Pirate 1 and 3 have the extra burden of dying should they not get their vote, while Pirate 5 will only lose out on the coins. By the rules, only if your vote is not passed, you walk the plank, since 5 will never get to vote, he is safe.

I would then suggest that Pirate 1 vote all of the coins to Pirate 5.

[Guest]

uh duh.... rock paper sciccors

Edited July 17, 2008 by Mityily*Hk

[Guest]

the fourth pirate to suggest gets all of the money

first vote - the Proposer votes yes teh remaining pirates vote no (more loot for them)

2nd vote goes 1 against three (once again selfish pirats more loot for them)
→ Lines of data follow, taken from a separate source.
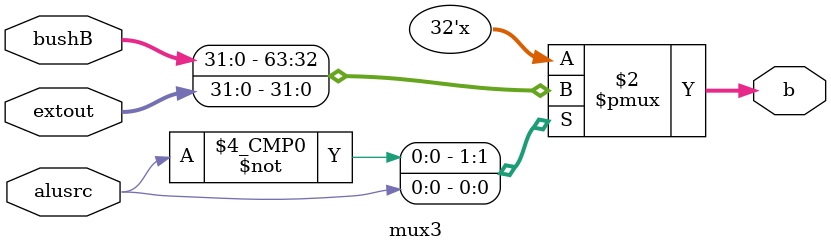
<source format=v>
module mux3(alusrc,bushB,extout,b);
//choose the second input to ALU
    input [31:0] bushB;
    input [31:0] extout;
    input alusrc;
    output reg[31:0] b;
    
    always@(alusrc or bushB or extout)
    begin
      case(alusrc)
          1'd0:b=bushB;
          1'd1:b=extout;
      endcase
    end
endmodule
</source>
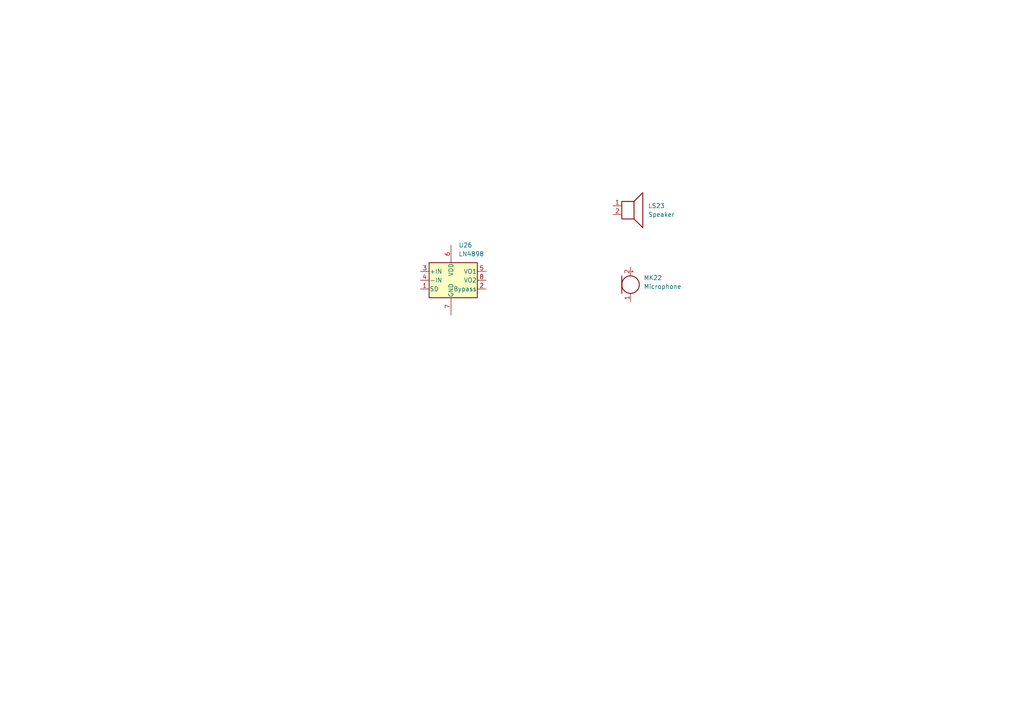
<source format=kicad_sch>
(kicad_sch (version 20230121) (generator eeschema)

  (uuid 864f4b8b-e68d-44d4-a4cf-ac040e872f8d)

  (paper "A4")

  (title_block
    (title "Audio")
  )

  


  (symbol (lib_id "UV-K5:LN4898") (at 130.81 81.28 0) (unit 1)
    (in_bom yes) (on_board yes) (dnp no) (fields_autoplaced)
    (uuid 0a129fb5-47af-4e89-8cd8-3a02d76d35b4)
    (property "Reference" "U26" (at 133.0041 71.12 0)
      (effects (font (size 1.27 1.27)) (justify left))
    )
    (property "Value" "LN4898" (at 133.0041 73.66 0)
      (effects (font (size 1.27 1.27)) (justify left))
    )
    (property "Footprint" "Package_SO:SOP-8_3.9x4.9mm_P1.27mm" (at 132.08 92.71 0)
      (effects (font (size 1.27 1.27)) hide)
    )
    (property "Datasheet" "www.natlinear.com" (at 130.81 69.85 0)
      (effects (font (size 1.27 1.27)) hide)
    )
    (pin "1" (uuid 3a3b0469-5643-4f09-91d9-6427fa89db43))
    (pin "2" (uuid eeefe1ab-bb39-4b45-a5b7-35637566ee1f))
    (pin "3" (uuid 918a835f-a00c-4719-aa6a-2b3c31f5cdf6))
    (pin "4" (uuid b7ab36c4-e112-4c6a-8123-f1686af99dbf))
    (pin "5" (uuid 2cee5034-5779-4d22-81ce-4fcb8b6d0bb4))
    (pin "6" (uuid f22ce782-a174-4867-96f3-5b9b5b158987))
    (pin "7" (uuid 2b0b8f4f-5397-4c0b-8f7c-d93de42f9a99))
    (pin "8" (uuid c54dc25f-bf27-4dc1-9789-0c65d270c614))
    (instances
      (project "UVK5_reversing"
        (path "/abeb0e11-6961-4a93-ba06-0741c65258e1/0caa3f3e-f860-44f5-8cec-4cbd078ba386"
          (reference "U26") (unit 1)
        )
      )
    )
  )

  (symbol (lib_id "Device:Speaker") (at 182.88 59.69 0) (unit 1)
    (in_bom yes) (on_board yes) (dnp no) (fields_autoplaced)
    (uuid 215af3b3-322b-419c-90d6-dc5a73f2868e)
    (property "Reference" "LS23" (at 187.96 59.69 0)
      (effects (font (size 1.27 1.27)) (justify left))
    )
    (property "Value" "Speaker" (at 187.96 62.23 0)
      (effects (font (size 1.27 1.27)) (justify left))
    )
    (property "Footprint" "" (at 182.88 64.77 0)
      (effects (font (size 1.27 1.27)) hide)
    )
    (property "Datasheet" "~" (at 182.626 60.96 0)
      (effects (font (size 1.27 1.27)) hide)
    )
    (pin "1" (uuid 7212478f-284b-4410-bbe6-e7691fdd4c80))
    (pin "2" (uuid c3063dbe-9ccd-4f22-8f96-9f2279ddcd5d))
    (instances
      (project "UVK5_reversing"
        (path "/abeb0e11-6961-4a93-ba06-0741c65258e1/0caa3f3e-f860-44f5-8cec-4cbd078ba386"
          (reference "LS23") (unit 1)
        )
      )
    )
  )

  (symbol (lib_id "Device:Microphone") (at 182.88 82.55 0) (unit 1)
    (in_bom yes) (on_board yes) (dnp no) (fields_autoplaced)
    (uuid cd7ad73f-c69a-4ce0-a741-5a429b261bca)
    (property "Reference" "MK22" (at 186.69 80.5815 0)
      (effects (font (size 1.27 1.27)) (justify left))
    )
    (property "Value" "Microphone" (at 186.69 83.1215 0)
      (effects (font (size 1.27 1.27)) (justify left))
    )
    (property "Footprint" "" (at 182.88 80.01 90)
      (effects (font (size 1.27 1.27)) hide)
    )
    (property "Datasheet" "~" (at 182.88 80.01 90)
      (effects (font (size 1.27 1.27)) hide)
    )
    (pin "1" (uuid 881d00b9-e93f-4b44-9235-5d0f93465d0f))
    (pin "2" (uuid 8c8f237d-fa5e-4245-b0a8-8c47c7716f3a))
    (instances
      (project "UVK5_reversing"
        (path "/abeb0e11-6961-4a93-ba06-0741c65258e1/0caa3f3e-f860-44f5-8cec-4cbd078ba386"
          (reference "MK22") (unit 1)
        )
      )
    )
  )
)

</source>
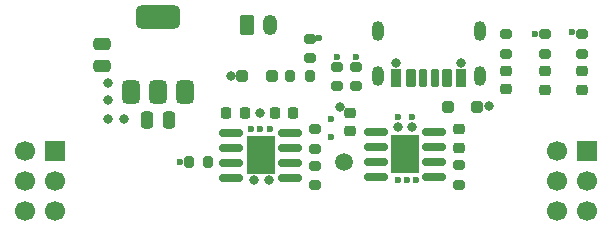
<source format=gts>
G04 #@! TF.GenerationSoftware,KiCad,Pcbnew,9.0.1*
G04 #@! TF.CreationDate,2025-05-19T19:02:10+12:00*
G04 #@! TF.ProjectId,breadbat,62726561-6462-4617-942e-6b696361645f,v1.0.0*
G04 #@! TF.SameCoordinates,Original*
G04 #@! TF.FileFunction,Soldermask,Top*
G04 #@! TF.FilePolarity,Negative*
%FSLAX46Y46*%
G04 Gerber Fmt 4.6, Leading zero omitted, Abs format (unit mm)*
G04 Created by KiCad (PCBNEW 9.0.1) date 2025-05-19 19:02:10*
%MOMM*%
%LPD*%
G01*
G04 APERTURE LIST*
G04 Aperture macros list*
%AMRoundRect*
0 Rectangle with rounded corners*
0 $1 Rounding radius*
0 $2 $3 $4 $5 $6 $7 $8 $9 X,Y pos of 4 corners*
0 Add a 4 corners polygon primitive as box body*
4,1,4,$2,$3,$4,$5,$6,$7,$8,$9,$2,$3,0*
0 Add four circle primitives for the rounded corners*
1,1,$1+$1,$2,$3*
1,1,$1+$1,$4,$5*
1,1,$1+$1,$6,$7*
1,1,$1+$1,$8,$9*
0 Add four rect primitives between the rounded corners*
20,1,$1+$1,$2,$3,$4,$5,0*
20,1,$1+$1,$4,$5,$6,$7,0*
20,1,$1+$1,$6,$7,$8,$9,0*
20,1,$1+$1,$8,$9,$2,$3,0*%
G04 Aperture macros list end*
%ADD10RoundRect,0.225000X-0.250000X0.225000X-0.250000X-0.225000X0.250000X-0.225000X0.250000X0.225000X0*%
%ADD11C,1.500000*%
%ADD12RoundRect,0.375000X0.375000X-0.625000X0.375000X0.625000X-0.375000X0.625000X-0.375000X-0.625000X0*%
%ADD13RoundRect,0.500000X1.400000X-0.500000X1.400000X0.500000X-1.400000X0.500000X-1.400000X-0.500000X0*%
%ADD14RoundRect,0.200000X-0.275000X0.200000X-0.275000X-0.200000X0.275000X-0.200000X0.275000X0.200000X0*%
%ADD15RoundRect,0.150000X0.825000X0.150000X-0.825000X0.150000X-0.825000X-0.150000X0.825000X-0.150000X0*%
%ADD16R,2.410000X3.300000*%
%ADD17RoundRect,0.250000X0.250000X0.475000X-0.250000X0.475000X-0.250000X-0.475000X0.250000X-0.475000X0*%
%ADD18RoundRect,0.200000X0.200000X0.275000X-0.200000X0.275000X-0.200000X-0.275000X0.200000X-0.275000X0*%
%ADD19O,1.200000X1.750000*%
%ADD20RoundRect,0.250000X-0.350000X-0.625000X0.350000X-0.625000X0.350000X0.625000X-0.350000X0.625000X0*%
%ADD21RoundRect,0.250000X0.250000X0.250000X-0.250000X0.250000X-0.250000X-0.250000X0.250000X-0.250000X0*%
%ADD22RoundRect,0.218750X0.256250X-0.218750X0.256250X0.218750X-0.256250X0.218750X-0.256250X-0.218750X0*%
%ADD23RoundRect,0.250000X-0.250000X-0.250000X0.250000X-0.250000X0.250000X0.250000X-0.250000X0.250000X0*%
%ADD24RoundRect,0.218750X-0.256250X0.218750X-0.256250X-0.218750X0.256250X-0.218750X0.256250X0.218750X0*%
%ADD25RoundRect,0.200000X0.275000X-0.200000X0.275000X0.200000X-0.275000X0.200000X-0.275000X-0.200000X0*%
%ADD26RoundRect,0.225000X0.250000X-0.225000X0.250000X0.225000X-0.250000X0.225000X-0.250000X-0.225000X0*%
%ADD27RoundRect,0.225000X0.225000X0.250000X-0.225000X0.250000X-0.225000X-0.250000X0.225000X-0.250000X0*%
%ADD28RoundRect,0.250000X-0.475000X0.250000X-0.475000X-0.250000X0.475000X-0.250000X0.475000X0.250000X0*%
%ADD29RoundRect,0.175000X0.175000X0.625000X-0.175000X0.625000X-0.175000X-0.625000X0.175000X-0.625000X0*%
%ADD30RoundRect,0.200000X0.200000X0.600000X-0.200000X0.600000X-0.200000X-0.600000X0.200000X-0.600000X0*%
%ADD31RoundRect,0.225000X0.225000X0.575000X-0.225000X0.575000X-0.225000X-0.575000X0.225000X-0.575000X0*%
%ADD32O,1.000000X1.700000*%
%ADD33RoundRect,0.225000X-0.225000X-0.250000X0.225000X-0.250000X0.225000X0.250000X-0.225000X0.250000X0*%
%ADD34R,1.700000X1.700000*%
%ADD35C,1.700000*%
%ADD36C,0.800000*%
%ADD37C,0.600000*%
G04 APERTURE END LIST*
D10*
X117107500Y-67432500D03*
X117107500Y-68982500D03*
D11*
X107377500Y-70187500D03*
D12*
X89307500Y-64257500D03*
X91607500Y-64257500D03*
D13*
X91607500Y-57957500D03*
D12*
X93907500Y-64257500D03*
D14*
X104947500Y-67417500D03*
X104947500Y-69067500D03*
D15*
X102802500Y-71542500D03*
X102802500Y-70272500D03*
X102802500Y-69002500D03*
X102802500Y-67732500D03*
X97852500Y-67732500D03*
X97852500Y-69002500D03*
X97852500Y-70272500D03*
X97852500Y-71542500D03*
D16*
X100327500Y-69637500D03*
D14*
X117107500Y-70482500D03*
X117107500Y-72132500D03*
D17*
X92587500Y-66617500D03*
X90687500Y-66617500D03*
D18*
X104492500Y-62917500D03*
X102842500Y-62917500D03*
D19*
X101147500Y-58567500D03*
D20*
X99147500Y-58567500D03*
D14*
X104947500Y-70517500D03*
X104947500Y-72167500D03*
D21*
X101257500Y-62907500D03*
X98757500Y-62907500D03*
D18*
X95872500Y-70242500D03*
X94222500Y-70242500D03*
D22*
X121117500Y-64040000D03*
X121117500Y-62465000D03*
D23*
X116157500Y-65507500D03*
X118657500Y-65507500D03*
D24*
X127517500Y-62525000D03*
X127517500Y-64100000D03*
D25*
X104477500Y-61432500D03*
X104477500Y-59782500D03*
D26*
X107887500Y-67572500D03*
X107887500Y-66022500D03*
D25*
X108367500Y-63772500D03*
X108367500Y-62122500D03*
D14*
X124377500Y-59387500D03*
X124377500Y-61037500D03*
D27*
X103052500Y-66042500D03*
X101502500Y-66042500D03*
D22*
X124377500Y-64100000D03*
X124377500Y-62525000D03*
D28*
X86927500Y-60207500D03*
X86927500Y-62107500D03*
D29*
X115047500Y-63117500D03*
D30*
X113027500Y-63117500D03*
D31*
X111797500Y-63117500D03*
D29*
X114047500Y-63117500D03*
D30*
X116067500Y-63117500D03*
D31*
X117297500Y-63117500D03*
D32*
X118867500Y-62937500D03*
X118867500Y-59137500D03*
X110227500Y-62937500D03*
X110227500Y-59137500D03*
D25*
X127517500Y-61037500D03*
X127517500Y-59387500D03*
D33*
X97427500Y-66042500D03*
X98977500Y-66042500D03*
D15*
X115032500Y-71432500D03*
X115032500Y-70162500D03*
X115032500Y-68892500D03*
X115032500Y-67622500D03*
X110082500Y-67622500D03*
X110082500Y-68892500D03*
X110082500Y-70162500D03*
X110082500Y-71432500D03*
D16*
X112557500Y-69527500D03*
D14*
X121117500Y-59377500D03*
X121117500Y-61027500D03*
D25*
X106787500Y-63772500D03*
X106787500Y-62122500D03*
D34*
X82877500Y-69237500D03*
D35*
X80337500Y-69237500D03*
X82877500Y-71777500D03*
X80337500Y-71777500D03*
X82877500Y-74317500D03*
X80337500Y-74317500D03*
D34*
X127937500Y-69237500D03*
D35*
X125397500Y-69237500D03*
X127937500Y-71777500D03*
X125397500Y-71777500D03*
X127937500Y-74317500D03*
X125397500Y-74317500D03*
D36*
X88777500Y-66527500D03*
X113127500Y-67227500D03*
D37*
X111977500Y-71727500D03*
X111977500Y-66377500D03*
X108377500Y-61327500D03*
X112727500Y-71727500D03*
D36*
X111977500Y-67227500D03*
X111797500Y-61837500D03*
X100237500Y-66037500D03*
D37*
X123577500Y-59327500D03*
X93477500Y-70227500D03*
D36*
X101007500Y-71737500D03*
X99727500Y-71747500D03*
D37*
X101077500Y-67427500D03*
X100277500Y-67427500D03*
X105277500Y-59727500D03*
D36*
X87377500Y-63527500D03*
D37*
X113477500Y-71727500D03*
X113127500Y-66377500D03*
D36*
X119627500Y-65477500D03*
X107057500Y-65537500D03*
X87377500Y-64927500D03*
X97777500Y-62927500D03*
X87377500Y-66527500D03*
D37*
X106777500Y-61327500D03*
X99527500Y-67427500D03*
D36*
X117297500Y-61827500D03*
D37*
X126677500Y-59227500D03*
X106277500Y-68077500D03*
X106287500Y-66537500D03*
M02*

</source>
3rd vote goes 1 against two

4th vote goes 1 against 1 so the proposal is accepted. the pirate who proposed teh vote said that he gets all of teh money

[Yoruichi-san]

Uhhh...sorry to spoil the party, but this riddle has been done before and then some...search for "pirates" there's Pirates 1, 2, (by magicalcheese) and 3 (by yours truly ;P)...I'm also currently kinda on/off working on Pirates 4...

[unreality]

http://brainden.com/forum/index.php?showtopic=3169

OP: search for "pirate +gold" and you get the pirate gold puzzles (which are great puzzles )